Text shown:
============
Keep in mind that raising the selectivity too much can cause tuned circuit
losses, just as parallel loading it will lower selectivity and increase
losses.

Joe
W3JDR


wrote in message
oups.com...
I don't know what you mean by "small resistor" in series with the V+
line.
Each amplifier stage should have a series resistor of 100 ohms and a
bypass
capacitor of .01uF.


I've tried several values, 220,330,510, ect. with 0.05uF bypass.
Doesn't make much difference.

As far as physical distance for each stage, you should allow 1/2 inch for
every 40dB of gain. You shouldn't have this type of problem. A ground
plane
is always a good idea,


The IF cans are spaced 1 inch apart and I disconnected the 2nd IF stage
so I only have an oscillator, mixer and single IF amp stage. Same
problem, it always oscillates when the voltage is raised to obtain
reasonable gain.

Although it is possible if you have quite a bit of copper foil tape
around the
board, you can build this circuit on perfboard but you have to be very
careful,
as you have already discovered.


I took a look inside a AM/FM clock radio I have and checked the
ground connections. There are 3 RF transformers, oscillator, mixer and
single IF stage, and all of the metal shields of the transformers are
isolated. There are no physical connections between the shields of the
3 transformers.

Obviously, I am missing something. Grounding all the transformer
housings on a massive ground plane does not seem to be the answer.

-Bill




[email protected] August 18th 05 01:22 PM

On 17 Aug 2005 19:13:03 -0700, wrote:

I don't know what you mean by "small resistor" in series with the V+ line.
Each amplifier stage should have a series resistor of 100 ohms and a bypass
capacitor of .01uF.


I've tried several values, 220,330,510, ect. with 0.05uF bypass.
Doesn't make much difference.
============
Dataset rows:
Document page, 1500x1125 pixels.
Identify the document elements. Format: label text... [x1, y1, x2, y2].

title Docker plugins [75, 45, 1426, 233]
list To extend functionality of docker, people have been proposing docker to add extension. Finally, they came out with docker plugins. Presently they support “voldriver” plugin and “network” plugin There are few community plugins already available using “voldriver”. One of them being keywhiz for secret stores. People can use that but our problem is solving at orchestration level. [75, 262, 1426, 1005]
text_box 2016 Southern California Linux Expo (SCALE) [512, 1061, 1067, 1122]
============
Tasks:
1. Reproduce the IF amplifier oscillation thread from "[email protected] August 18th" to "the V+ line.", swapping "small resistor" for "dropping resistor".
2. Write the next part of the IF amplifier oscillation thread, starting after its final sentence.

Answers:
1.
[email protected] August 18th 05 01:22 PM

On 17 Aug 2005 19:13:03 -0700, wrote:

I don't know what you mean by "dropping resistor" in series with the V+ line.

2.
As far as physical distance for each stage, you should allow 1/2 inch for
every 40dB of gain. You shouldn't have this type of problem. A ground plane
is always a good idea,


The IF cans are spaced 1 inch apart and I disconnected the 2nd IF stage
so I only have an oscillator, mixer and single IF amp stage. Same
problem, it always oscillates when the voltage is raised to obtain
reasonable gain.

Although it is possible if you have quite a bit of copper foil tape around the
board, you can build this circuit on perfboard but you have to be very careful,
as you have already discovered.


I took a look inside a AM/FM clock radio I have and checked the
ground connections. There are 3 RF transformers, oscillator, mixer and
single IF stage, and all of the metal shields of the transformers are
isolated. There are no physical connections between the shields of the
3 transformers.

Obviously, I am missing something. Grounding all the transformer
housings on a massive ground plane does not seem to be the answer.

-Bill


I will assume good wiring, lead dress and stage bypassing have been
attended to as even small amounts of feedback regardless the cause
will insitgate oscillation.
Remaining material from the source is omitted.